Return every entry exactly. Leave nothing out.

= = =

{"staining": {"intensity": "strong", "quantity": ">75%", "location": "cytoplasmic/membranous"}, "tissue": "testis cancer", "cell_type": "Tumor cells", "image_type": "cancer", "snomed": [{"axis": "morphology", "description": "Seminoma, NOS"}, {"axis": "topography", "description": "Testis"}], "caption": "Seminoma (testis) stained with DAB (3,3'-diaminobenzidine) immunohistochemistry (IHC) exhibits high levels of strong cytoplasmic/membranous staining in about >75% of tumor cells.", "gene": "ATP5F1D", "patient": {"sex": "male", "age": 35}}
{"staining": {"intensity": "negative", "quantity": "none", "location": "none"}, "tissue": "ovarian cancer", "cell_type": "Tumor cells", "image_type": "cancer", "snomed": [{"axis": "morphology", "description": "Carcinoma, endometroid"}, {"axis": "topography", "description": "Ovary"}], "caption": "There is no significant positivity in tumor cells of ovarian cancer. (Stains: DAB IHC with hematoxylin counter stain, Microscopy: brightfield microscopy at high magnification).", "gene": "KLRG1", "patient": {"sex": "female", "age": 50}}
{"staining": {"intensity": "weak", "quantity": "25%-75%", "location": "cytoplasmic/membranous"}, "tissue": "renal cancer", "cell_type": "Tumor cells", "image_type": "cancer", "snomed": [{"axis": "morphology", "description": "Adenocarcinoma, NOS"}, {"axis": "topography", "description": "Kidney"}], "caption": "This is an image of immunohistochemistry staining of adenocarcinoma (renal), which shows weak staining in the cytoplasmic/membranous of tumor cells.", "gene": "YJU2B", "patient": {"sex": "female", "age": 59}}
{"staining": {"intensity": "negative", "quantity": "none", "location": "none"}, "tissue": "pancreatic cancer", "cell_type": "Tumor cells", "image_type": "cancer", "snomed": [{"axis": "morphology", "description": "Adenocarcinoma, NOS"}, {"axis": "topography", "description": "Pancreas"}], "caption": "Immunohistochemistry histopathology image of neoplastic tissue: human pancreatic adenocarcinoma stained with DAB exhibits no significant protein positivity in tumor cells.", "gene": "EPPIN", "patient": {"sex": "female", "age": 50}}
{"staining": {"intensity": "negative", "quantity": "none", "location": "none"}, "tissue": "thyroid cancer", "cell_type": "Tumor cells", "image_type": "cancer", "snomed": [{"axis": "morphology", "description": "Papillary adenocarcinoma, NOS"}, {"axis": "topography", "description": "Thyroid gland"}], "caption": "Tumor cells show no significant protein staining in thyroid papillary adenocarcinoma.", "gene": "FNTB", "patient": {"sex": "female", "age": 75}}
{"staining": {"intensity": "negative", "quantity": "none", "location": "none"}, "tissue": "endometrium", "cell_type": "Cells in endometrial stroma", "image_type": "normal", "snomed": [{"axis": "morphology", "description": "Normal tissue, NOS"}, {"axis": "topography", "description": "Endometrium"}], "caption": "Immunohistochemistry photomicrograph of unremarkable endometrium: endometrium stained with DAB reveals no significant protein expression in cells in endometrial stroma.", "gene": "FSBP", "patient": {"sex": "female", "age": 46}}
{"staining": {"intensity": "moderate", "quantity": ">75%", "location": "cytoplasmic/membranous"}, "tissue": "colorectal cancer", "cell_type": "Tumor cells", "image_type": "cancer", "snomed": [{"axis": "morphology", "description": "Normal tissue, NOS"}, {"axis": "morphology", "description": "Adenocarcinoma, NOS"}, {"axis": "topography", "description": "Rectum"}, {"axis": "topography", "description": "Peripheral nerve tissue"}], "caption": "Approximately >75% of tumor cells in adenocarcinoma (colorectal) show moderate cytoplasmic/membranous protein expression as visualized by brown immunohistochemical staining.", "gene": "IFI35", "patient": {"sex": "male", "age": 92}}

= = =

__Reply to the task__:
{"staining": {"intensity": "strong", "quantity": ">75%", "location": "cytoplasmic/membranous"}, "tissue": "testis cancer", "cell_type": "Tumor cells", "image_type": "cancer", "snomed": [{"axis": "morphology", "description": "Seminoma, NOS"}, {"axis": "topography", "description": "Testis"}], "caption": "Seminoma (testis) stained with DAB (3,3'-diaminobenzidine) immunohistochemistry (IHC) exhibits high levels of strong cytoplasmic/membranous staining in about >75% of tumor cells.", "gene": "ATP5F1D", "patient": {"sex": "male", "age": 35}}
{"staining": {"intensity": "negative", "quantity": "none", "location": "none"}, "tissue": "ovarian cancer", "cell_type": "Tumor cells", "image_type": "cancer", "snomed": [{"axis": "morphology", "description": "Carcinoma, endometroid"}, {"axis": "topography", "description": "Ovary"}], "caption": "There is no significant positivity in tumor cells of ovarian cancer. (Stains: DAB IHC with hematoxylin counter stain, Microscopy: brightfield microscopy at high magnification).", "gene": "KLRG1", "patient": {"sex": "female", "age": 50}}
{"staining": {"intensity": "weak", "quantity": "25%-75%", "location": "cytoplasmic/membranous"}, "tissue": "renal cancer", "cell_type": "Tumor cells", "image_type": "cancer", "snomed": [{"axis": "morphology", "description": "Adenocarcinoma, NOS"}, {"axis": "topography", "description": "Kidney"}], "caption": "This is an image of immunohistochemistry staining of adenocarcinoma (renal), which shows weak staining in the cytoplasmic/membranous of tumor cells.", "gene": "YJU2B", "patient": {"sex": "female", "age": 59}}
{"staining": {"intensity": "negative", "quantity": "none", "location": "none"}, "tissue": "pancreatic cancer", "cell_type": "Tumor cells", "image_type": "cancer", "snomed": [{"axis": "morphology", "description": "Adenocarcinoma, NOS"}, {"axis": "topography", "description": "Pancreas"}], "caption": "Immunohistochemistry histopathology image of neoplastic tissue: human pancreatic adenocarcinoma stained with DAB exhibits no significant protein positivity in tumor cells.", "gene": "EPPIN", "patient": {"sex": "female", "age": 50}}
{"staining": {"intensity": "negative", "quantity": "none", "location": "none"}, "tissue": "thyroid cancer", "cell_type": "Tumor cells", "image_type": "cancer", "snomed": [{"axis": "morphology", "description": "Papillary adenocarcinoma, NOS"}, {"axis": "topography", "description": "Thyroid gland"}], "caption": "Tumor cells show no significant protein staining in thyroid papillary adenocarcinoma.", "gene": "FNTB", "patient": {"sex": "female", "age": 75}}
{"staining": {"intensity": "negative", "quantity": "none", "location": "none"}, "tissue": "endometrium", "cell_type": "Cells in endometrial stroma", "image_type": "normal", "snomed": [{"axis": "morphology", "description": "Normal tissue, NOS"}, {"axis": "topography", "description": "Endometrium"}], "caption": "Immunohistochemistry photomicrograph of unremarkable endometrium: endometrium stained with DAB reveals no significant protein expression in cells in endometrial stroma.", "gene": "FSBP", "patient": {"sex": "female", "age": 46}}
{"staining": {"intensity": "moderate", "quantity": ">75%", "location": "cytoplasmic/membranous"}, "tissue": "colorectal cancer", "cell_type": "Tumor cells", "image_type": "cancer", "snomed": [{"axis": "morphology", "description": "Normal tissue, NOS"}, {"axis": "morphology", "description": "Adenocarcinoma, NOS"}, {"axis": "topography", "description": "Rectum"}, {"axis": "topography", "description": "Peripheral nerve tissue"}], "caption": "Approximately >75% of tumor cells in adenocarcinoma (colorectal) show moderate cytoplasmic/membranous protein expression as visualized by brown immunohistochemical staining.", "gene": "IFI35", "patient": {"sex": "male", "age": 92}}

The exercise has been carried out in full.